Dataset extract:
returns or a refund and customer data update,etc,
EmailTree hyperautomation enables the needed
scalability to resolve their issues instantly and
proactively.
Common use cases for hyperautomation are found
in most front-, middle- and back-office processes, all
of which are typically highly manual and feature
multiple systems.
--
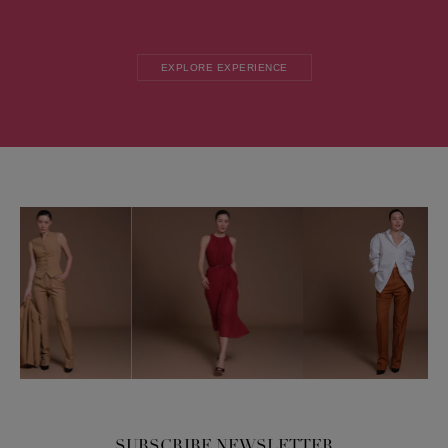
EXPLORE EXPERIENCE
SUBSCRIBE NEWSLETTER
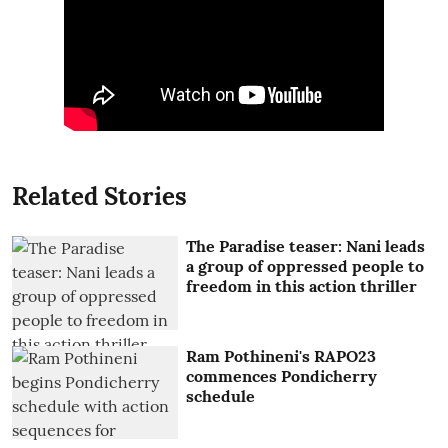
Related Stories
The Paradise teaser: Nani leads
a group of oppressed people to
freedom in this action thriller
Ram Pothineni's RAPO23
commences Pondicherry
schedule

Assigned task:
Nothing but a number should be given: the count of lines in the records that contain the word "hyperautomation".

Task result:
2